Delve, a startup that claims to be able to help you get SOC2 compliance in days
Was not surprisingly revealed to have made it all up.
Delve, a startup that claims to be able to help you get SOC2 compliance in days
Was not surprisingly revealed to have made it all up.
There’s a bunch of other compliance startups in this space worth billions of dollars. They’re all claiming to be AI-native but they’re forms stitched together (and not even doing anything remotely interesting or useful).
If you understand the tech you know that we are years away from a single AI, no matter what you say you’re doing with it, from being reliably able to perform this specific list of tasks in this order
The founders have also been on social media praising their devs for pulling all nighters
Now that this is out, I hope everyone is very proud of themselves
I've been through compliance at a mega corp and as far as I can tell someone gets appointed to be the muggins who sits in a conference room while people who are paid to tick boxes tick boxes.
Perhaps this perception came from that company already having fairly strict internal rules, perhaps from a sock puppet auditor, I don't know.
I totally understand why someone who had only ever seen the process from the next room would think this is prime sinecure territory, it certainly seemed like an expensive no-op from my desk.

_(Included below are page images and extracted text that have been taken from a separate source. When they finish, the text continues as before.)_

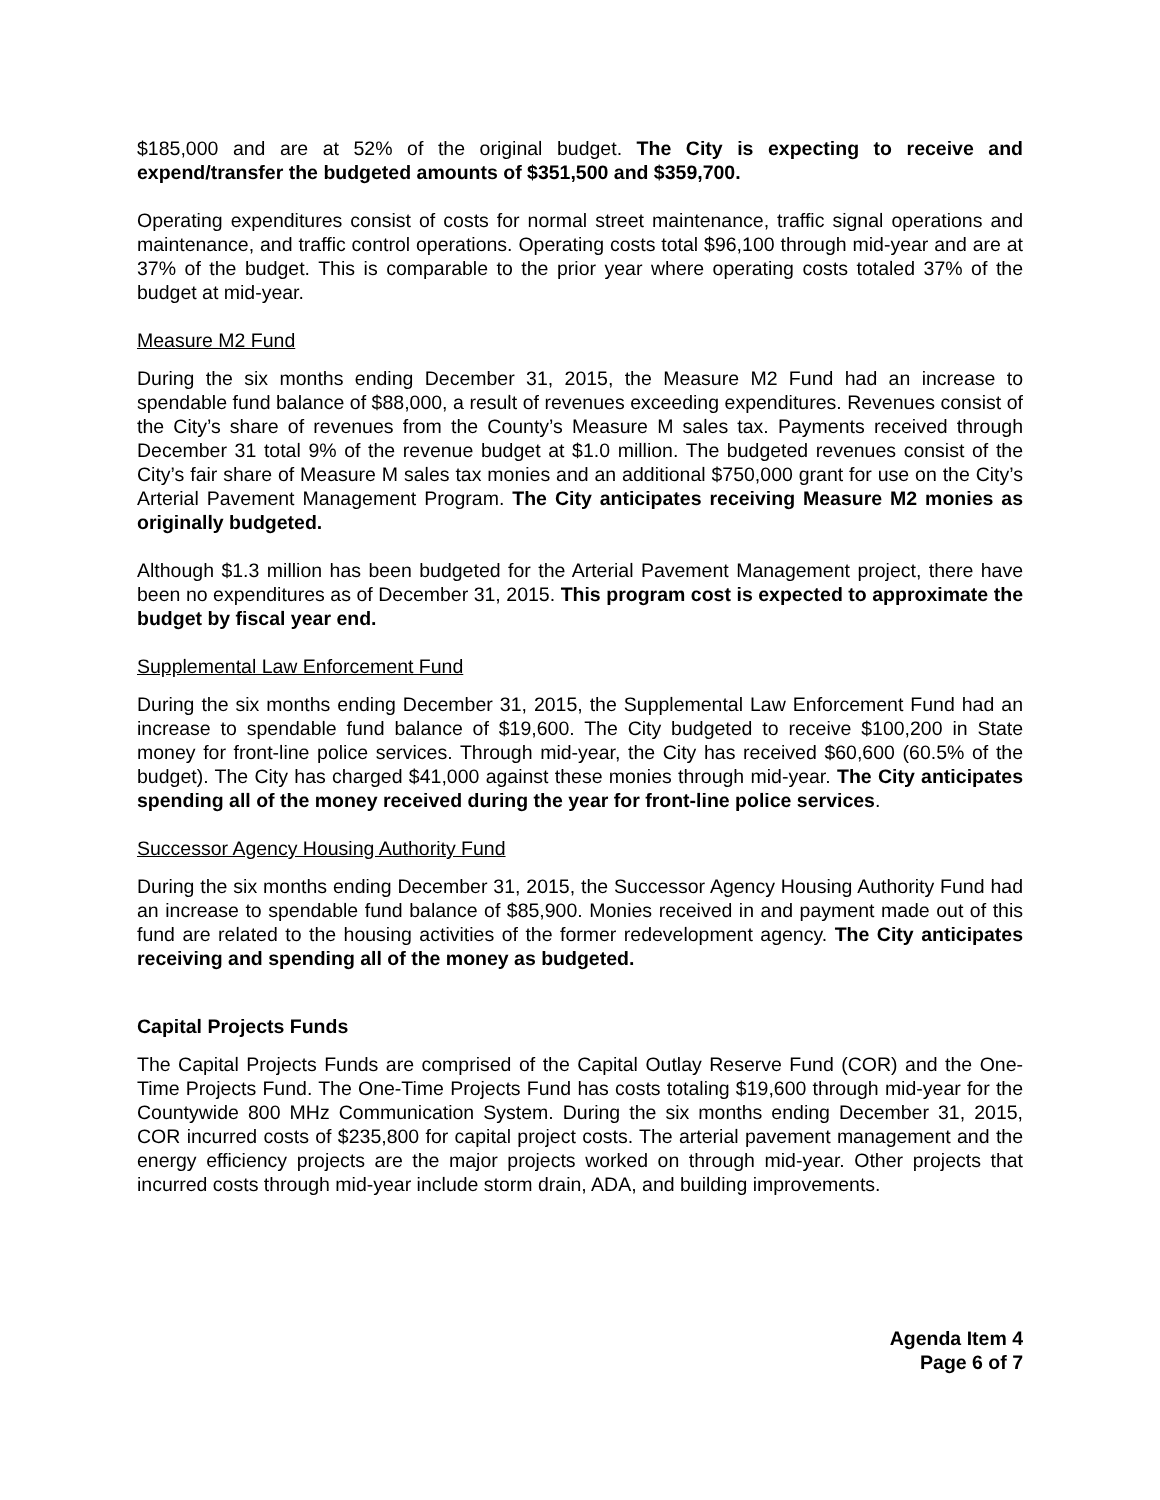$185,000 and are at 52% of the original budget. The City is expecting to receive and expend/transfer the budgeted amounts of $351,500 and $359,700.
Operating expenditures consist of costs for normal street maintenance, traffic signal operations and maintenance, and traffic control operations. Operating costs total $96,100 through mid-year and are at 37% of the budget. This is comparable to the prior year where operating costs totaled 37% of the budget at mid-year.
Measure M2 Fund
During the six months ending December 31, 2015, the Measure M2 Fund had an increase to spendable fund balance of $88,000, a result of revenues exceeding expenditures. Revenues consist of the City’s share of revenues from the County’s Measure M sales tax. Payments received through December 31 total 9% of the revenue budget at $1.0 million. The budgeted revenues consist of the City’s fair share of Measure M sales tax monies and an additional $750,000 grant for use on the City’s Arterial Pavement Management Program. The City anticipates receiving Measure M2 monies as originally budgeted.
Although $1.3 million has been budgeted for the Arterial Pavement Management project, there have been no expenditures as of December 31, 2015. This program cost is expected to approximate the budget by fiscal year end.
Supplemental Law Enforcement Fund
During the six months ending December 31, 2015, the Supplemental Law Enforcement Fund had an increase to spendable fund balance of $19,600. The City budgeted to receive $100,200 in State money for front-line police services. Through mid-year, the City has received $60,600 (60.5% of the budget). The City has charged $41,000 against these monies through mid-year. The City anticipates spending all of the money received during the year for front-line police services.
Successor Agency Housing Authority Fund
During the six months ending December 31, 2015, the Successor Agency Housing Authority Fund had an increase to spendable fund balance of $85,900. Monies received in and payment made out of this fund are related to the housing activities of the former redevelopment agency. The City anticipates receiving and spending all of the money as budgeted.
Capital Projects Funds
The Capital Projects Funds are comprised of the Capital Outlay Reserve Fund (COR) and the One-Time Projects Fund. The One-Time Projects Fund has costs totaling $19,600 through mid-year for the Countywide 800 MHz Communication System. During the six months ending December 31, 2015, COR incurred costs of $235,800 for capital project costs. The arterial pavement management and the energy efficiency projects are the major projects worked on through mid-year. Other projects that incurred costs through mid-year include storm drain, ADA, and building improvements.
Agenda Item 4
Page 6 of 7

@skinnylatte it all stems from a ridiculous idea that “compliance” is just checking off a bunch of boxes on a form and then you’re done. I’m constantly battling this at work. Compliance is designing your systems/product/processes so that they ensure *something*: data security, AI governance, unbiased decision making. and then it’s continuing to audit that thing to make sure it’s still doing it. forever.
you can’t fucking have SOC 2/PCI/GDPR/HIPAA/AML/FedRAMP in two days no matter what anyone tells you.
@skinnylatte I just had a conversation with a healthcare clinician about this yesterday 😭
context was clinicians in private practice adopting AI services to use with patient data
was telling them about how many tech workers don't actually build compliant services but slap badges on their software saying they did
and wondered aloud how clinicians in private practice without IT backgrounds would ever know the difference between legit services and those that are not truly HIPAA compliant?